Page:Diderot - Œuvres complètes, éd. Assézat, IV.djvu/277

Le texte de cette page a été corrigé et est conforme au fac-similé.

— Soit, répondit Mangogul ; Sélim nous jugera. Je ne demande que quelque délai avant que d’interroger le bijou d’Églé. Il faut bien laisser à l’air de la cour et à la jalousie de son époux le temps d’opérer. »

Mirzoza accorda le mois à Mangogul ; c’était la moitié plus qu’il ne demandait ; et ils se séparèrent également remplis d’espérance. Tout Banza l’eût été de paris pour et contre, si la promesse du sultan se fût divulguée. Mais Sélim se tut, et Mangogul se mit clandestinement en devoir de gagner ou de perdre. Il sortait de l’appartement de la favorite, lorsqu’il l’entendit qui lui criait du fond de son cabinet : « Prince, et le petit sapajou ?

— Et le petit sapajou », lui répondit Mangogul en s’éloignant.

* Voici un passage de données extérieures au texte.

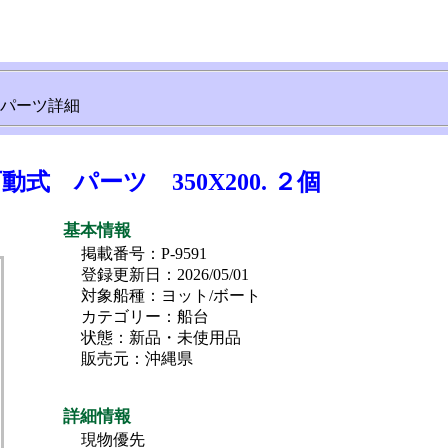
パーツ詳細
 パーツ 350X200. ２個
基本情報
掲載番号：P-9591
登録更新日：2026/05/01
対象船種：ヨット/ボート
カテゴリー：船台
状態：新品・未使用品
販売元：沖縄県
詳細情報
現物優先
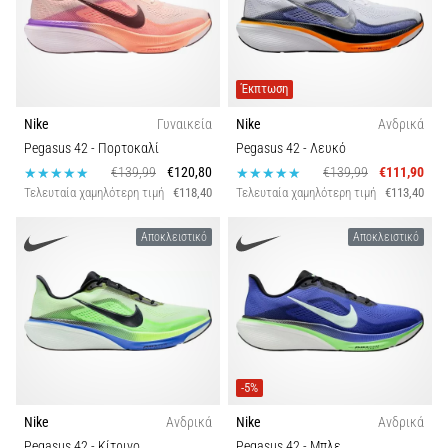
Έκπτωση
Nike
Γυναικεία
Nike
Ανδρικά
Pegasus 42
- Πορτοκαλί
Pegasus 42
- Λευκό
€139,99
€120,80
€139,99
€111,90
Τελευταία χαμηλότερη τιμή
€118,40
Τελευταία χαμηλότερη τιμή
€113,40
Αποκλειστικό
Αποκλειστικό
-5%
Nike
Ανδρικά
Nike
Ανδρικά
Pegasus 42
- Κίτρινο
Pegasus 42
- Μπλε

Il allait de ce pas dans la petite maison d’un sénateur, où nous le suivrons.

CHAPITRE XXXV.

quinzième essai de l’anneau.

alphane.

Le sultan n’ignorait pas que les jeunes seigneurs de la cour avaient tous des petites maisons ; mais il apprit que ces réduits étaient aussi à l’usage de quelques sénateurs. Il en fut étonné. « Que fait-on là ? se dit-il à lui-même (car il conservera dans ce volume[1] l’habitude de parler seul, qu’il a contractée dans le premier). Il semble qu’un homme, à qui je confie la tranquillité, la fortune, la liberté et la vie de mon peuple, ne doit point avoir de petite maison. Mais la petite maison d’un sénateur est peut-être autre chose que celle d’un petit-maître… Un magistrat devant qui l’on discute les intérêts les plus grands de mes sujets, et qui tient en ses mains l’urne fatale d’où il tirera le sort de la veuve, oublierait la dignité de son état, l’importance de son ministère ; et tandis que Cochin fatigue vainement ses poumons à porter jusqu’à ses oreilles les cris de l’orphelin, il méditerait dans sa tête les sujets galants qui doivent orner les

  1. Ce chapitre commençait le second volume de l’édition originale.